Je vous l’écris souvent, j’aime à vous lire parce que dans vos écrits, dans ce que vous racontez quand votre garde est baissée, souvent dans mes commentaires que cette drôle de chose se produit, quand vous écrivez donc, vous échappez parfois une poésie qui me retourne le coeur.

“Dans ce cas, je suis rassurée: je vous aime assez.”

Si je n’avais qu’une seule raison de vous raconter tout un tas de trucs idiots que je sais mettre dans ma vie pour en orner parfois ce qu’elle a d’ennui, ce serait celle-là. Cette façon que vous avez, sans vous en rendre compte, de prouver que les mots qui habitent en vous font leur poésie à votre insu.

* * *

Quand les mots vont dans tous les sens, ils font pas ça tout seul. La lecture aime à faire pareil, les lecteurs aussi, on se retrouve comme ça furetant d’une adresse ou de l’autre, c’est jamais sans vous faire aller d’un côté ou de l’autre de l’Atlantique. C’est là que mes mots sont allés, il vous ont ramené ceci.

En plus de cette drôle d’idée que vous avez d’aimer faire des enfants, puisque vous y êtes pas arrivé tout seul, puisque la poésie qui vous brasse les tripes a trouvé preneur, alors je me ramasse aussi par là. Puis tout d’un coup, mes mots ont bien 6 heures qui les séparent, je me mets à perdre le soleil que je dois filer à ce couple qui le file ensuite aux enfants.

Ça m’amuse bien ces lecteurs outre-atlantique, moi qui suis tellement pas d’une plume internationale, sans Marie-Josée, j’aurais certainement pas fait plus loin que me noyer dès que mes orteils auraient touché l’eau. D’ailleurs on voit bien rien qu’à voir, la fêlée et moi, on a des histoires de 4 et demi. Heureusement, pour sauver de l’espace, on a mis nos coeurs ensemble, à la même place. Presque à l’abri des enfants.

Je sais pas si je vous l’ai dit, ce que j’aime avec les histoires, quand sonne la cloche de mes récrés, c’est qu’elles vont dans tous les sens, dès qu’elles voient un ballon.

* * *

Je suis allé voir Renart, l’ami, sa vie de plume elle est allée un peu aussi dans tous les sens, avec un autre de ses amis. Je vous dis pas ça parce que j’endosse tout de la sienne, je vous raconte même pas ça parce que je devrais le faire, je vous le raconte pour le courage du Renart. Je vous le raconte pour la rigueur de la chose.

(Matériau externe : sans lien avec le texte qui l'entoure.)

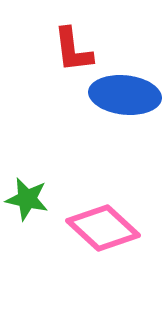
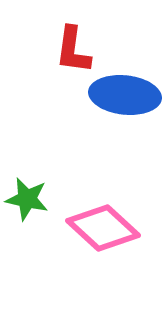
red L-shape: rotated 15 degrees clockwise
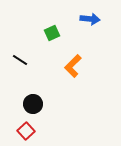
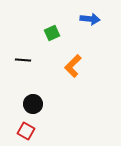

Ce qui est amusant avec les idées, c’est qu’elles sont comme les mots et quelques pensées de cristal, si elles courent dans tous les sens, parfois elles se frappent, puis elles font plein de morceaux. Dans ce temps-là il faut bien ramasser, faut pas se couper les pieds sur les idées. Les idées, c’est utile pour marcher, enfin, pour savoir où aller.

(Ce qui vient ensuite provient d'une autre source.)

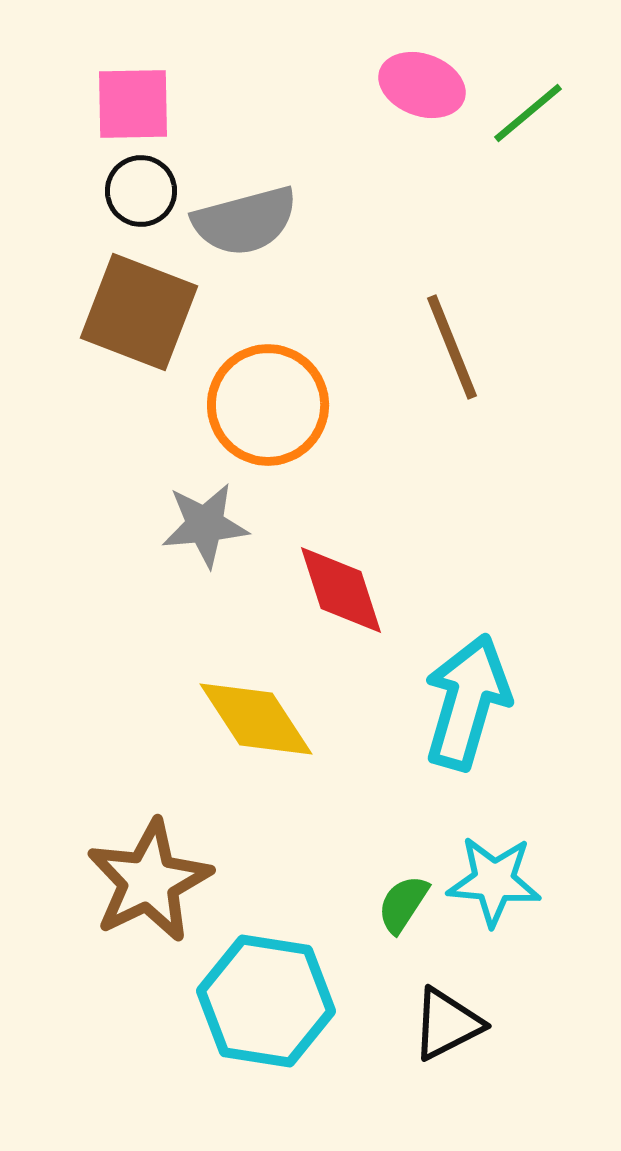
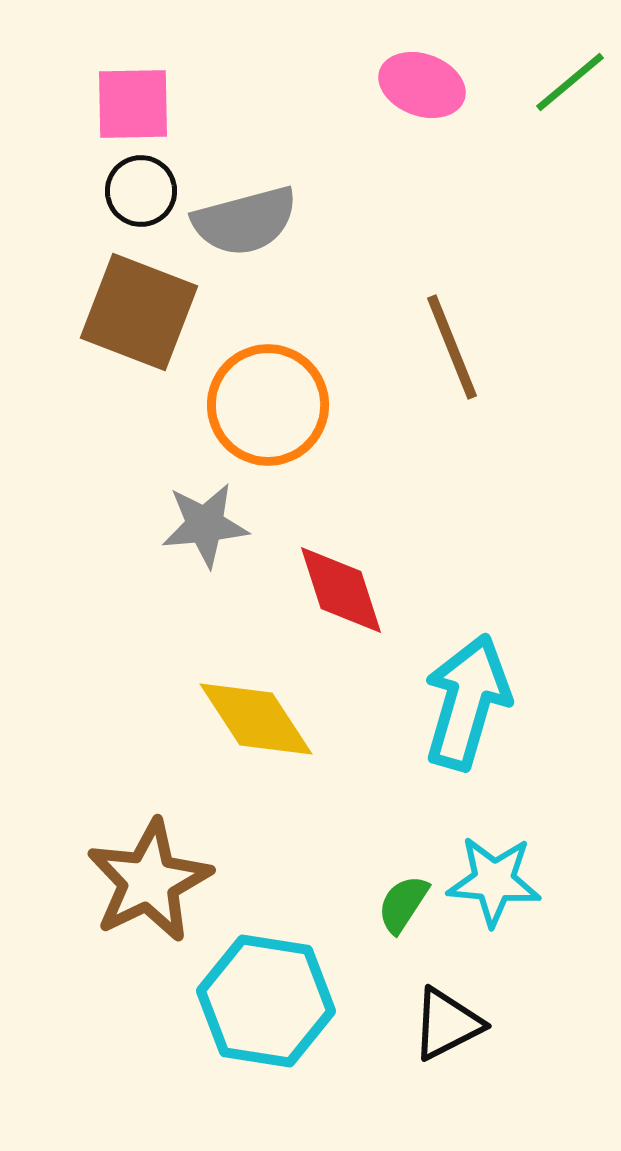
green line: moved 42 px right, 31 px up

Je vous raconte ça pour le geste de Renart, un geste courageux, presque autant que celui que j’ai eu de le mettre dans ma bloguoliste. Je vous raconte ça aussi parce que j’aime quand la vie me donne raison, je l’avais mis dans ma bloguoliste pour le courage, bien avant et surtout que pour l’orientation des idées. J’ai eu raison de le faire pour le courage. Parce que sinon, pour les idées, j’aurais les doigts enflés à force de me faire frapper dessus. Renart et moi, la vie nous place un peu en distance habituellement.

C’est amusant, je viens de terminer d’écrire ce truc, je dois maintenant placer les trois astérisques au dessus de ce bout de texte, je clique “aligner”, puis “centrer”… puis je relis l’histoire avec un sourire. J’aime la vie qui va dans tous les sens! Allez, à demain.